Solar Energy On-Demand Use can be a Marvel Possibility

Spin coating process

Spin-coating process that enables deposition of the solar thermal fuel polymer material from solution. (Image courtesy of MIT.)

Researchers at MIT have come up with a ground breaking new innovation – a unique process for absorbing and retaining solar energy for on-demand use.

 “It is a material that is capable of absorbing photons (light) and storing their energy,” said MIT professor Dr. David Zhitomirsky.

“Then, this energy can be released as heat on-demand, re-generating the original material, and this can be done many times.”

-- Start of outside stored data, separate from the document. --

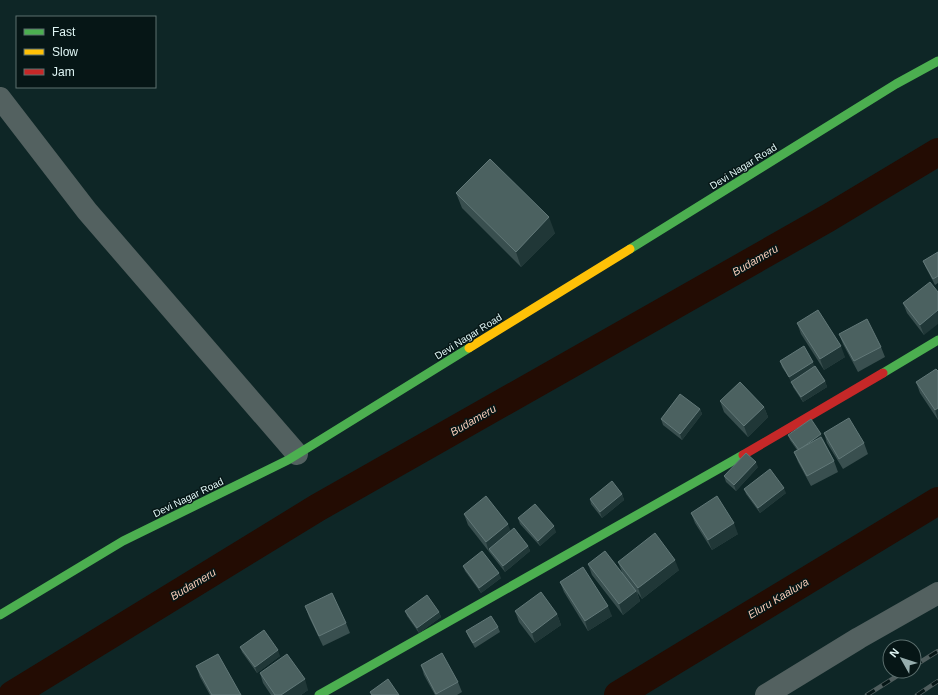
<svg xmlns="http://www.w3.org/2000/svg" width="938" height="695" viewBox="0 0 938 695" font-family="Arial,sans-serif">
<rect width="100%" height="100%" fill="#0e2626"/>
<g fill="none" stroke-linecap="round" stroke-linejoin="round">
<g stroke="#230c03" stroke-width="28">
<polyline points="12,695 317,508 828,218 938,152"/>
<polyline points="618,695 938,501"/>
</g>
<g stroke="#536160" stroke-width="22">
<polyline points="0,98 87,211 297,454"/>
<polyline points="766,695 859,638 938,593"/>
</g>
<g stroke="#4caf50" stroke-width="9">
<polyline points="630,249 896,84 938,61"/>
<polyline points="883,373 938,340"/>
<polyline points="0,615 123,541 288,460 469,348"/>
<polyline points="319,695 743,455"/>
</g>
<polyline stroke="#ffc107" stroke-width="9" points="469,348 630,249"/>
<polyline stroke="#c62828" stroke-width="9" points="743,455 883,373"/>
<g stroke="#4f5d5d" stroke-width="4.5">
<g id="rail">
<polyline points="914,666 938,651"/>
<polyline points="867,695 905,671"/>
<polyline points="917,695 938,681"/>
</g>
</g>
<use href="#rail" stroke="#061616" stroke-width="3" stroke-dasharray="9" stroke-linecap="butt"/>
</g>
<g fill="#394f4f">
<polygon points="456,193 555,233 521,267 462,208"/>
<polygon points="938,252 938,283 935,285 925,266 923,261"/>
<polygon points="938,292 924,335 907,313 903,303"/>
<polygon points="797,323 845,357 824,370 801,334"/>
<polygon points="839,334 881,347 885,357 858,372 843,344"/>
<polygon points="780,361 815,366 825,381 827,387 803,402 793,387 792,382 782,367"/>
<polygon points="938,371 938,420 920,393 916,382"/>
<polygon points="720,401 764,407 768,417 748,437 724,412"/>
<polygon points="700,409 702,414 682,440 663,425 661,419"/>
<polygon points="824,433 864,443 868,454 843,469 827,443"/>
<polygon points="788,435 823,439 834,461 838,472 811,486 798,462 794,452 797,450 790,440"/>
<polygon points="758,467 736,491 726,482 724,476"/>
<polygon points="744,489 786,493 760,513 746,494"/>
<polygon points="622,494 624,500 602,518 591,504 590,499"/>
<polygon points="691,513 738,534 712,550 695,523"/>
<polygon points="464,514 510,531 528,546 530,551 505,572 468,525"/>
<polygon points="518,518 556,532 540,546 520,524"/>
<polygon points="618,562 679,570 642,599 637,592 640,601 623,615 592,575 588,564 622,572"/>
<polygon points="463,566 501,578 481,593 465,571"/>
<polygon points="560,582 612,616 588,631 564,592"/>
<polygon points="305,606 346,623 350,633 323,646 309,617"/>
<polygon points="405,611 439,612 441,617 419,633 407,616"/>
<polygon points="515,611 557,614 561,625 535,643 519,622"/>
<polygon points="498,627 500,632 475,648 468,636 466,631"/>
<polygon points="240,647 280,656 257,673 242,652"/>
<polygon points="421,665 458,682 462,692 457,695 435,695 424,675"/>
<polygon points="196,666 241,695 210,695 200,677"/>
<polygon points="260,673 308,690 301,695 271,695 263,683"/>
</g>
<g fill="#203737">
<polygon points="549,217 555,233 521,267 516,252"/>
<polygon points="938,310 938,324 924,335 920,325"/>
<polygon points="841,346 845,357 824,370 820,359"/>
<polygon points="813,362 815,368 791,383 789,377"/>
<polygon points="825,381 827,387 803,402 801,397"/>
<polygon points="764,407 768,417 748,437 744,426"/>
<polygon points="938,408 938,420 935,410"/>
<polygon points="700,409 702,414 682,440 680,434"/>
<polygon points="821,434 823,439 801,455 799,450"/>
<polygon points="756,462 758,467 736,491 734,485"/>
<polygon points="784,488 786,493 760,513 758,508"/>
<polygon points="622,494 624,500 602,518 600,512"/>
<polygon points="734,523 738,534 712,550 708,540"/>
<polygon points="508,524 512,535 489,549 489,552 486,542"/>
<polygon points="554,526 556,532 540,546 538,541"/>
<polygon points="528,546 530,551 505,572 503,566"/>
<polygon points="675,560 679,570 642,599 638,588"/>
<polygon points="499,573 501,578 481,593 479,588"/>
<polygon points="636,591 640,601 623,615 619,604"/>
<polygon points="608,606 612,616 588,631 585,621"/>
<polygon points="439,612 441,617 419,633 417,628"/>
<polygon points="557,614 561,625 535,643 532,633"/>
<polygon points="278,650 280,656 257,673 255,667"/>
<polygon points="305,679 308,690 301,695 281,695"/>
</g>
<g fill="#4b6160" stroke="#627878">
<polygon points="490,159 549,217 516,252 456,193"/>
<polygon points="938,252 938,276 933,279 923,261"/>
<polygon points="930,282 938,292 938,310 920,325 903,303"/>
<polygon points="818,310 841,346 820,359 797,323"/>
<polygon points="867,319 881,347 854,361 839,334"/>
<polygon points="804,346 813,362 789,377 780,361"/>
<polygon points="815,366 825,381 801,397 791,382"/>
<polygon points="936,369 938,371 938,408 935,410 916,382"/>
<polygon points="740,382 764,407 744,426 720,401"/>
<polygon points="680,394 700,409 680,434 661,419"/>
<polygon points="849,418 864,443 839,459 824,433"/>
<polygon points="811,419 821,434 799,450 788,435"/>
<polygon points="821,437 834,461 807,476 794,452"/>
<polygon points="746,453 756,462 734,485 724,476"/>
<polygon points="770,469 784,488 758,508 744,489"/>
<polygon points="612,481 622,494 600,512 590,499"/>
<polygon points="486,496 508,524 486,542 464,514"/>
<polygon points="717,496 734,523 708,540 691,513"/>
<polygon points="535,504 554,526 538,541 518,518"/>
<polygon points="514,528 528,546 503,566 489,549"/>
<polygon points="655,533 675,560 638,588 618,562"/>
<polygon points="482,551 499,573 479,588 463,566"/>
<polygon points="605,551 636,591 619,604 588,564"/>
<polygon points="583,567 608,606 585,621 560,582"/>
<polygon points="541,592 557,614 532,633 515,611"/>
<polygon points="332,593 346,623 319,636 305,606"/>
<polygon points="427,595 439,612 417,628 405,611"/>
<polygon points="491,616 498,627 473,643 466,631"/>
<polygon points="264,630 278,650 255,667 240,647"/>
<polygon points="442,653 458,682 436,694 421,665"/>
<polygon points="218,654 241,695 212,695 196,666"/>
<polygon points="287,654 305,679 281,695 275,695 260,673"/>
<polygon points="388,679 399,695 372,695 370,692"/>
</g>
<g text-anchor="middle" stroke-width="3" stroke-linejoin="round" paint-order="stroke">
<g font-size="10" fill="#e0f6f5" stroke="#061616">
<text transform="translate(743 166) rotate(-32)" y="4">Devi Nagar Road</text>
<text transform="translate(468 336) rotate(-32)" y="4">Devi Nagar Road</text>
<text transform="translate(188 497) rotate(-26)" y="4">Devi Nagar Road</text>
</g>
<g font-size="11" font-style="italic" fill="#f8ccb8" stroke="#061616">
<text transform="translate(755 260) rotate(-30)" y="4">Budameru</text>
<text transform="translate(473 420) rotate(-30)" y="4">Budameru</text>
<text transform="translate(193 584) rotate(-31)" y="4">Budameru</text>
<text transform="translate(778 598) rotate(-31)" y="4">Eluru Kaaluva</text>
</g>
</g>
<rect x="16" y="16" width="140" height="72" fill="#061616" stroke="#5d706f"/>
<rect x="24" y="29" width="20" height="6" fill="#4caf50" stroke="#5d706f"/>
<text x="52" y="36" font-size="12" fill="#e0f6f5">Fast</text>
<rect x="24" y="49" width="20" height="6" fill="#ffc107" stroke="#5d706f"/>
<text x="52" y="56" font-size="12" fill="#e0f6f5">Slow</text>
<rect x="24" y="69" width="20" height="6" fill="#c62828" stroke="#5d706f"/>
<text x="52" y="76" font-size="12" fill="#e0f6f5">Jam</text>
<g transform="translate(902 659) rotate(309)"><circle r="19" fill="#061616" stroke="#5d706f"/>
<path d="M0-3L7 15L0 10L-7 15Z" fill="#96adad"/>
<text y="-6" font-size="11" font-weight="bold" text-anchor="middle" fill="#e0f6f5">N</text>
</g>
</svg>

Dr. Zhitomirsky, the project lead and the first author of the journal Advanced Energy Materials asserts that storing solar heat in the form of a chemical change (instead of storing the heat itself) is the answer to long-lasting and stable storage. No matter how effective the insulation, heat will always dissipate over time.

On the other hand, a chemical storage system can keep the energy in a stable molecular formation until it was time to be released. The release could be triggered by heat, light or electricity.

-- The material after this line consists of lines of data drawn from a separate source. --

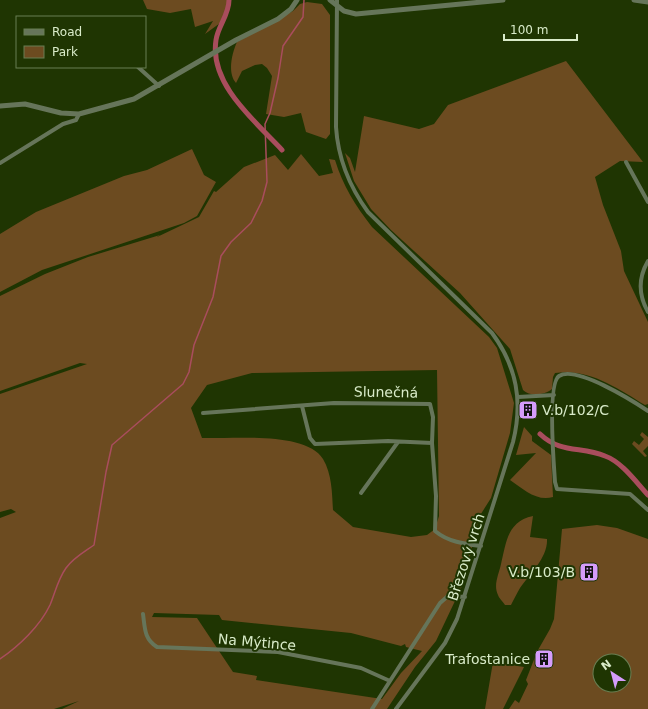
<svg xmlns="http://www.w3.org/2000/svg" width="648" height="709" font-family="'DejaVu Sans',sans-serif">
<rect width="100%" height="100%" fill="#1f3502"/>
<path fill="#6c4b20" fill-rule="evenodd" d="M143,0H228V3L223,21L205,34L213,21L195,27L191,9L170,13L147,9Z
M307,2L322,4L330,15V134L326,139L306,132L301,113L284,117L266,114L272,76L267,68L262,64L255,65L242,71L236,83C227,73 232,53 237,42L293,11L300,4Z
M566,61L643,162L620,161L595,177L603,205L621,251L624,271L648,322V404L645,405C617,388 589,368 555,373L553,377L552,389C545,395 530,397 523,390L510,349L460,293L391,230L371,209L354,181L345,153L350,158L355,172L364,116L419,129L434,124L448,105Z
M192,149L204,175L216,182L197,216L184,223L42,270L0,292V234L36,212L124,176L147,170Z
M301,154L319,176L333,173L329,159L335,160C343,186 355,205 372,227L489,337L497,348L514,403L510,433L491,498L479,517L464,582L436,641L415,667L387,709H62L79,701L54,709H0V518L16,512L11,509L0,512V394L87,364L80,363L0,391V296L45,274L88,257L160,235L157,237L199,217L214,191L216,192L244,167L275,155L288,170ZM437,370L439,516L435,529L427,535L411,537L353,527L333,510C332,493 332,474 323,459C306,431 231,439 202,438L191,408L207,385L252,373ZM154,613L219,615L222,620L351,633L401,646L405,644L406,647L422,651L401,673L382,699L256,680L257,676L233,672L197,618L152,617Z
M524,427L532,436V441L551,455L553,497C537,502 523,489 510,480L536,453L516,455Z
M642,432L648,437V446L643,451L647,456L645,457L632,444L634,441L639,445L644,439L640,435Z
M533,516L530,537L547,539C548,557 530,574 520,588C517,593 514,599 511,605H505C503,602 499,598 498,595C493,585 499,574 501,564C506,544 507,521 533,516Z
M597,525L617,528L648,539V709H509L515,700L519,703L528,684L526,680L535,657L537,656L545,663L547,660L538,653V650L550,629L554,619L562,529ZM600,661H624V685H600Z
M493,662L524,667L503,709H485Z"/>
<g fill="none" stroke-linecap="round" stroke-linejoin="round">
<path stroke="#a94d5d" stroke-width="1.5" d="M0,659C19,646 40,626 50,605C55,593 58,579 66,568C73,558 84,552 94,545L106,472L112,445L183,384L189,372L194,345L213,297L221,256L231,242L251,223L262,201L267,182L265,124L270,113L278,78L283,46L303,17L304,0"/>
<path stroke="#a94d5d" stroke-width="5" d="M229,0C229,15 218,26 216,40C209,84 255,121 282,150
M540,434C561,454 581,446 605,456C622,462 636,482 648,495"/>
<path stroke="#66755a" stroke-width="4" d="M337,0L336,127C338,159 349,186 368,212L492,333C517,367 523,402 513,442L457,619L445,643L396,709
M138,67L159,86
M626,162L648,202
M0,163L63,124L76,120L79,114
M648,261C638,278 639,296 648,312
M518,397L554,395
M302,406L310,438L315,444L388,441L432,443L436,496L435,531C448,542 465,544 481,546
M648,411C633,401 576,365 559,376C547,384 554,467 555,482L557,489L630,494L648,510
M203,413L334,403L430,404L433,417L432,443
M361,493L398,442
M143,614C145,628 144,639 157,647L278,652L361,668L390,681
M372,709L440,603L448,596L465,597"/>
<path stroke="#66755a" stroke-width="5" d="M330,0L344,11L356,14L503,0
M634,0L648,2
M0,106L25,104L61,113L79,114L134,99L236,40L278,19L291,9L297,0"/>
</g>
<defs>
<symbol id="building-square" viewBox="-11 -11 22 22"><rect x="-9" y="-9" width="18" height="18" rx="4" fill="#d59cfb" stroke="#1f3502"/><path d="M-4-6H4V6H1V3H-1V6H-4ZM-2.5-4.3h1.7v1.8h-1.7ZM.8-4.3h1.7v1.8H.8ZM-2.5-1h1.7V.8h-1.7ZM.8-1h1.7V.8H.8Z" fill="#111"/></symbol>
</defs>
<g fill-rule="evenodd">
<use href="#building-square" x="517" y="399" width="22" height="22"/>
<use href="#building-square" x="578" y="561" width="22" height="22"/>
<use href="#building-square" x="533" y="648" width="22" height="22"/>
</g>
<g text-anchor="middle" stroke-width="4" stroke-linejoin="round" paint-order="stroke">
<g font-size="14" fill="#d9ebc9" stroke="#1f3502">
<text transform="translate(386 392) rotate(1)" y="5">Slunečná</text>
<text transform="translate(466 557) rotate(-72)" y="5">Březový vrch</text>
<text transform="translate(257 642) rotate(5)" y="5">Na Mýtince</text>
</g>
<g font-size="14" fill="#d9ebc9" stroke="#1f3502" text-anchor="end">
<text x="542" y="415" text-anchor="start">V.b/102/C</text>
<text x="575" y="577">V.b/103/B</text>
<text x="530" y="664">Trafostanice</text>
</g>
</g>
<rect x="16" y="16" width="130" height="52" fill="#1f3502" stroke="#697e52"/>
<rect x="24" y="29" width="20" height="6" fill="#66755a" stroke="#697e52"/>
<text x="52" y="36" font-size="12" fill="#d9ebc9">Road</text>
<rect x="24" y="46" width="20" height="12" fill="#6c4b20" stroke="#697e52"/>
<text x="52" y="56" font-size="12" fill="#d9ebc9">Park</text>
<g transform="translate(612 673) rotate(324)"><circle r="19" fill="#1f3502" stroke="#697e52"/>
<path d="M0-3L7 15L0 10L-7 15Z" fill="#d59cfb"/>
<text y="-6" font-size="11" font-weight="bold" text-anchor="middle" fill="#d9ebc9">N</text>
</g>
<path d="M504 34v6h73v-6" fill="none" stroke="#d9ebc9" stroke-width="2"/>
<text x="510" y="34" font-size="12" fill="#d9ebc9" stroke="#1f3502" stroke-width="3" paint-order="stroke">100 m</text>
</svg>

“Absorbing light results in a shape change in the molecules within these materials. The energy of the resultant molecule is higher than its initial energy, so upon reversion to the original state this energy can be released to the environment as heat,” Dr. Zhitomirsky explained.

Solar thermal fuel

Solar thermal fuel polymer film comprised of three distinct layers (four to five microns in thickness for each). (Image courtesy of MIT.)

The process is based on polymers, cost-effective materials and common manufacturing technology. Previous attempts at chemical-based storage materials were based on liquid systems, which limited their application. This new approach, however, is based on solids.

Manufacturing the material is a two-step process. The team used azobenzenes that change their molecular configuration when exposed to light. A small amount of heat reverts the azobenzenes back to their original configuration and enables them to release the previously stored heat.

Researchers changed the material’s chemistry to improve its energy density, its ability to create even, constant layers and its reaction to the activating heat pulse.

“These materials could find a lot of use in rural areas and in third world countries, but also in urban first world environment where they can be integrated into clothing, for example.”